Tuesday, March 2, 2010

Not Even As An Urn

I saw a vase at Kohl’s with a little label on the bottomish side, and always look to see if they say "Made in China," which they almost always do.

This one was made in China, but that was a different label.  This label read: “Do not use with food. May poison food.”

WHAT?  May poison FOOD?  Is that really the warning on this thing?  Poison.  Poison?  No.  No...there can not be a warning on a product in an American department store chain with the word "POISON" on it, okay?  No.  No. 

But there it was.  Look, I don’t care what I needed a vase for, if it poisons food, I don’t want it in my friggin' house at all!  How badly do we in America need cheap vases that we’re willing to settle for poisonous ones of ANY kind?

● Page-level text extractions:
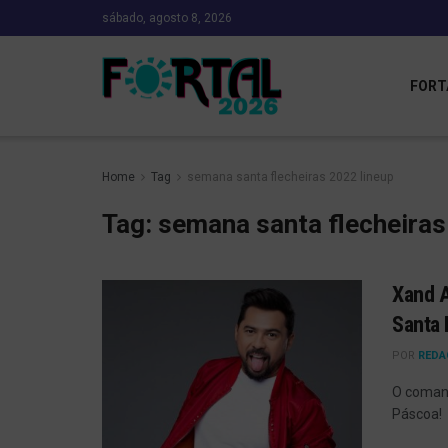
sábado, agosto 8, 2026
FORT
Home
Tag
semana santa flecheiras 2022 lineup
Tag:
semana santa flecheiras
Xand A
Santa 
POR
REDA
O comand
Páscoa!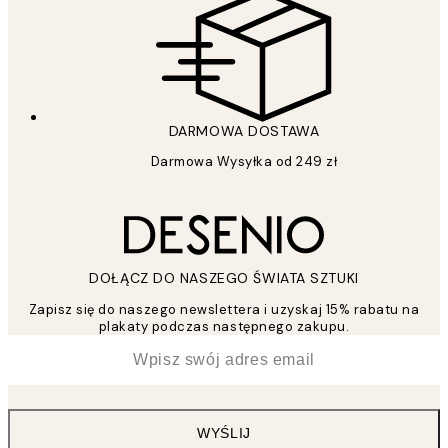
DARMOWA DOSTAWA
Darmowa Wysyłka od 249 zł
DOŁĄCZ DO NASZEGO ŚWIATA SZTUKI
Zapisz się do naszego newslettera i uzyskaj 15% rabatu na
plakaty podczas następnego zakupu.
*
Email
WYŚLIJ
...
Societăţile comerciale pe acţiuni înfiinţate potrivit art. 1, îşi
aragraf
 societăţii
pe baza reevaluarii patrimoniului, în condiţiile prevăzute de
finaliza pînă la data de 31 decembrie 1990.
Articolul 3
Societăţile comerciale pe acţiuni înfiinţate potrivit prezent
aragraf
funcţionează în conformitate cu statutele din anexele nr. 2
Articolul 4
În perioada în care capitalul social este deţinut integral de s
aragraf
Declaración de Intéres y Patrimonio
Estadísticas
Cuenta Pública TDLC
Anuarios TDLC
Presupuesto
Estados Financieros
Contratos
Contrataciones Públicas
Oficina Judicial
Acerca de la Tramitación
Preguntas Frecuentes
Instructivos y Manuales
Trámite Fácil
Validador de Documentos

● WORK TASK 1: List every word of more than one letter in the vase post that is written entirely in capital letters.
● WORK TASK 2: Shorten the vase post's paragraph that begins "But there it was." into a brief list that keeps its main points.
● WORK TASK 3: Extend the post about the vase with a poison warning, picking up right after its final sentence.

● RESPONSE 1: WHAT, FOOD, POISON, ANY

● RESPONSE 2:
- The poison warning really was on the vase.
- The writer doesn't care what the vase was needed for.
- If it poisons food, the writer won't have it in the house at all.
- The writer asks how badly Americans need cheap vases if they'll accept poisonous ones of any kind.

● RESPONSE 3:
The worst part, or maybe it's just equally worse to the other parts, is that the manufacturer and the store know the vase may be poisonous, but instead of changing whatever is the poisonous part, they just slapped a label on it and put it on the shelf, knowing, KNOWING, that many Americans either won't look at the label or will read it and shrug like Homer Simpson, "meh, what am I gonna eat outta it anyway?" and buy it.  That's who we are now.  We don't care if it's poison, as long as it's CHEAP poison.  "I wouldn't pay more than $11.99 for something that's going to kill me.  I can get killed cheaper than that at Wal-Mart."

I mean...I mean...it's a VASE!  It's like, clay and water and maybe some glazes of color!  You'd actually have to TRY, you'd have to deliberately ADD hazardous chemicals to this product for no other reason than to make it poisonous, to MAKE it poisonous!  What are they up to?  Remember the dog food?  Was that unforgivable offense just a trial run?

Not for me, I'll get my vases at the Handwork Gallery, where they're locally handmade and guaranteed not to kill me if I accidentally brush a kernal of my Monsanto genetically modified corn against them.  Hey, at least Monsanto has enough respect for my intelligence to deny it's trying to off me.  To my face.

(c) 2010 Scott Teel.  All rights reserved.

1 comment:

  1. (apparently the only blog ID I have is "Iron Allison...)

    It's true, you might say to yourself (as a business owner) "Maybe it's not a good idea to sell poisonous products... even if they are clearly labeled..."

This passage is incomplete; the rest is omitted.